3. 1994 – Quaker Oats Company Acquires Snapple Beverage Company For $1.7 Billion
Some game changing acquisitions are not all that positive. In Quaker’s case, the game-changer was one of major disappointment. When Quaker acquired Snapple in 1994 for $1.7 billion, they do so with great intention, hoping to extend Snapple’s global reach. Instead, expectations didn’t work out, and the company struggled to build any new market share. Its struggles are attributed to a shift in marketing campaigns and the distribution of the product into major chain stores.
Despite that, Snapple continues on as a prominent and popular beverage line. It was eventually sold by Quaker for $300 million, and then purchased for $1.45 billion by Cadbury Schweppes. After a period of a few years, it wound up a part of the Dr. Pepper Snapple Group.
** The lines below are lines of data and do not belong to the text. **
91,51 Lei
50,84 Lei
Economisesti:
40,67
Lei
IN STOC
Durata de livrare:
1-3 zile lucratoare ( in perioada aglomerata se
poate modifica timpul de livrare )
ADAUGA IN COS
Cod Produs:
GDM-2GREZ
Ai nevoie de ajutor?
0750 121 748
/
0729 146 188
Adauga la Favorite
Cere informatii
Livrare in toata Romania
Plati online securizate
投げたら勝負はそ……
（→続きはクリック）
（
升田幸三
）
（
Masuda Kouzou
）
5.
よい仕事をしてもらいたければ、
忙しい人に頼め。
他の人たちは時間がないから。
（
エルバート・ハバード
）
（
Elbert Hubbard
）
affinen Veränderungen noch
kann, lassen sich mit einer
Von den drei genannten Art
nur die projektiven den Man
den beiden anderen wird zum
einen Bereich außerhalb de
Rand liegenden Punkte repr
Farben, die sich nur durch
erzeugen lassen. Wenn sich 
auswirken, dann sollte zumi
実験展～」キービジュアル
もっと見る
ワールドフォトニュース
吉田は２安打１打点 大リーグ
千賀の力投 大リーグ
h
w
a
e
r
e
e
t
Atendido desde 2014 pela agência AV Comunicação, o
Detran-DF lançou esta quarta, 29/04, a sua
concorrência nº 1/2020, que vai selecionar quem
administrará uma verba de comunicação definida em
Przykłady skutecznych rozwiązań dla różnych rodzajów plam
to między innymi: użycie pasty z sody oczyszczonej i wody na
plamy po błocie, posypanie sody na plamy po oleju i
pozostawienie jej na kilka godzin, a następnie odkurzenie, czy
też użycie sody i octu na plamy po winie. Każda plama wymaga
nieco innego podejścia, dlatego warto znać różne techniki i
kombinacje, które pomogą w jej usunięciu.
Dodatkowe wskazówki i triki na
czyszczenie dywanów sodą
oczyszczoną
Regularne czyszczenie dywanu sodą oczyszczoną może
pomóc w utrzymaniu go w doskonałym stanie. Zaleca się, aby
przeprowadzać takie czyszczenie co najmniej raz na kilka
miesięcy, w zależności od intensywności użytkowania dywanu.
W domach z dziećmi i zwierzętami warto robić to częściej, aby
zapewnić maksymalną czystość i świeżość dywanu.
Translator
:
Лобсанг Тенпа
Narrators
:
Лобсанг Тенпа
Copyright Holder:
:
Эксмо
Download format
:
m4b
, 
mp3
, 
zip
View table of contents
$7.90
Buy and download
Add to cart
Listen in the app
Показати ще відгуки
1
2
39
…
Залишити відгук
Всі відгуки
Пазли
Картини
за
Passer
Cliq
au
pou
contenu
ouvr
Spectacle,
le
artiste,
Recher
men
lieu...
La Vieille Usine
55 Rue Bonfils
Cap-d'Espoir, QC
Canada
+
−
2. 2012 – Facebook Acquires Instagram For $1 Billion
Perceived by some as a defensive move rather than offensive, Facebook’s acquisition of Instagram has paid off in a number of ways. By acquiring Instagram, Facebook eliminated a competitor and prevented another buyer from moving in. In addition, the rapidly growing user base would bolster Facebook’s social media market share. The app continues to run mostly autonomously, not unlike the acquisition that makes the number one spot.
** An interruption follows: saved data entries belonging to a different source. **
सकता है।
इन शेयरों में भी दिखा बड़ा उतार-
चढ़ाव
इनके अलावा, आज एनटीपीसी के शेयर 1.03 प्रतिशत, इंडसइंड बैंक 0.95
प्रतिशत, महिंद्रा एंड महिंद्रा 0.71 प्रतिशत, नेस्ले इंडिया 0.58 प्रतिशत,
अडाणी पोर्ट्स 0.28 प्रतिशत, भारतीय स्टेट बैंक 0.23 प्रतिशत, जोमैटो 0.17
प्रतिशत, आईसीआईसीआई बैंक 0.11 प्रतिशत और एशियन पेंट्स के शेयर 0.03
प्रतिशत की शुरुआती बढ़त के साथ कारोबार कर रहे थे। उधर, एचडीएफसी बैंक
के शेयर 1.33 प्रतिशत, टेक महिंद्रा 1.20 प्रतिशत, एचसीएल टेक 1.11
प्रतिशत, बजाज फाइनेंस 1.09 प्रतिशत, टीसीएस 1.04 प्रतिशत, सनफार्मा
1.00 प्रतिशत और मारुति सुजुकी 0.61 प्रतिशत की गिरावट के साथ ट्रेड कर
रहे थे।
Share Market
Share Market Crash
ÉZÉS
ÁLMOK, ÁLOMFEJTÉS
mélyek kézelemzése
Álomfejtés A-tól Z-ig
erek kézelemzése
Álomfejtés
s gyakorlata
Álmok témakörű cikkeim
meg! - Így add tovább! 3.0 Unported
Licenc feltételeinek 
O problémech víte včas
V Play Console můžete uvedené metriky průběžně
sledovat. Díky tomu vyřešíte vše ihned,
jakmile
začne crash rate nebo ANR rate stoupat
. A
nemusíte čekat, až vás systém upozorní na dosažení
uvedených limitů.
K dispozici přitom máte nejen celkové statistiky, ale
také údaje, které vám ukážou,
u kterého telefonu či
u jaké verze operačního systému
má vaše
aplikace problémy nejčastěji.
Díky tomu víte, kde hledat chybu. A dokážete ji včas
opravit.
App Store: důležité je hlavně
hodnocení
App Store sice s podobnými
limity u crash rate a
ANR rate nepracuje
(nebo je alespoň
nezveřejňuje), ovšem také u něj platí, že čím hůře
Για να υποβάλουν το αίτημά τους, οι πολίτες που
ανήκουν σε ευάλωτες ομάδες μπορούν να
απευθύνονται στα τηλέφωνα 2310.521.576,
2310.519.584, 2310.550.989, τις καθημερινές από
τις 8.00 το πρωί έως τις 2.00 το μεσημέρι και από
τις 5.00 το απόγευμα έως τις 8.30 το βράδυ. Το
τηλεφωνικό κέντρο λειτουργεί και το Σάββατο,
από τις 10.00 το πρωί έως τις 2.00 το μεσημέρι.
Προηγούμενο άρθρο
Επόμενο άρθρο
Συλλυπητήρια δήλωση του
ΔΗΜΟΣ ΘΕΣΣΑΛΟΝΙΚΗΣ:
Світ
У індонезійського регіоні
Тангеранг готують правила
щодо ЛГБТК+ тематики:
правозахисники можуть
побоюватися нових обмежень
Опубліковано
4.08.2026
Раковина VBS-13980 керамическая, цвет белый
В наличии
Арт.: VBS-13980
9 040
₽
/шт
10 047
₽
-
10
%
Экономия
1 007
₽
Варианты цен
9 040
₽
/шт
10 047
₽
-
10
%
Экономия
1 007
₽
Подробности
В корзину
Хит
1. 2006 – Google Acquires YouTube For $1.65 Billion
At the time of this purchase, Google was heavily criticized for paying $1.65 billion, as many felt the site was worth a lot less. Today, YouTube is not just a website, or even a mere verb – “just YouTube it!” It’s become a part of the fabric of our modern culture. It is used by millions upon millions, and is at the centre of pop culture and even international politics.
YouTube was one of the fastest growing websites of all-time. In just a short year, the video sharing website had over 100 million views per day. Within 18 months, the three founders of YouTube, former PayPal employees, sold the website to Google for $1.65 billion. Today, YouTube receives an average of three billion views per day.